Grilled Tri-Tips
This is more guidance than an actual recipe, but grilling is always a bit of a fly-by-the-seat-of-your-pants endeavor, isn’t it? Or is that just us…
Ingredients:
2 Large Randall Lineback Tri-Tip Steaks (approx. 1lb each)
¼ cup balsamic vinegar
¼ cup Worcestershire sauce
¼ cup soy sauce
2 teaspoons Dijon mustard
2 teaspoons minced garlic
salt and pepper to taste
*Change any and all of these up as needed— this is just a guide!
Preparation:
Mix together your marinade & marinate your Tri-Tips for 30 minutes (or more).

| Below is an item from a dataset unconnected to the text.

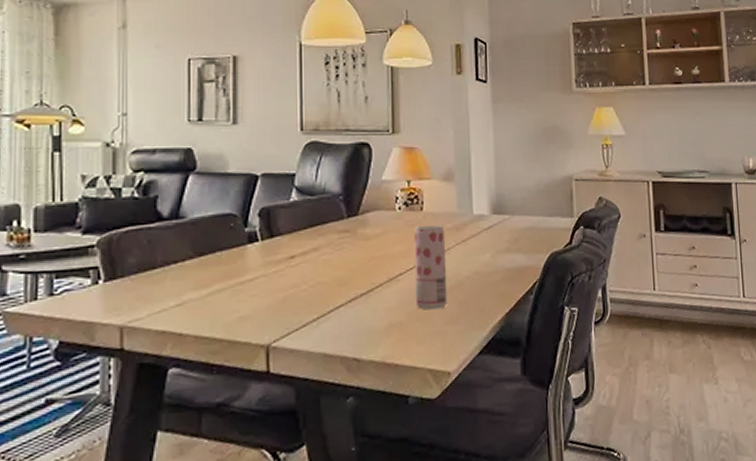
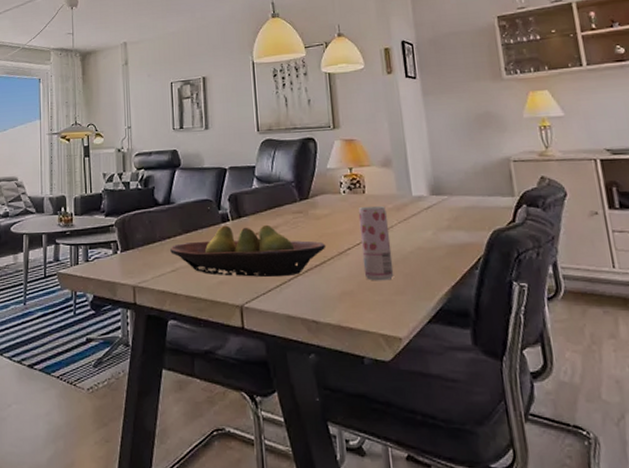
fruit bowl: none [176,246,375,310] -> present [170,224,326,277]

Heat up your grill— if using charcoal, bank your coals to one side; if using a gas grill, turn on half of the burners, leaving the others off. This gives you a hot zone vs a cool zone, whether charcoal or gas.
Remove Tri-Tips from the marinade, letting excess liquid drip off. Sear for 2-3 minutes per side over high heat. Move to the “cool” side of the grill and lower the heat to about 200-250°F (whether turning down the gas or closing dampers on the charcoal grill). Close grill and cook until your steaks reach 125°F (for medium-rare), about 10-15 minutes, flipping every 3-5 minutes. (timing very dependent on how hot your grill is and how well-done you like your steaks!).
Let Tri-Tips rest for 10 minutes before carving.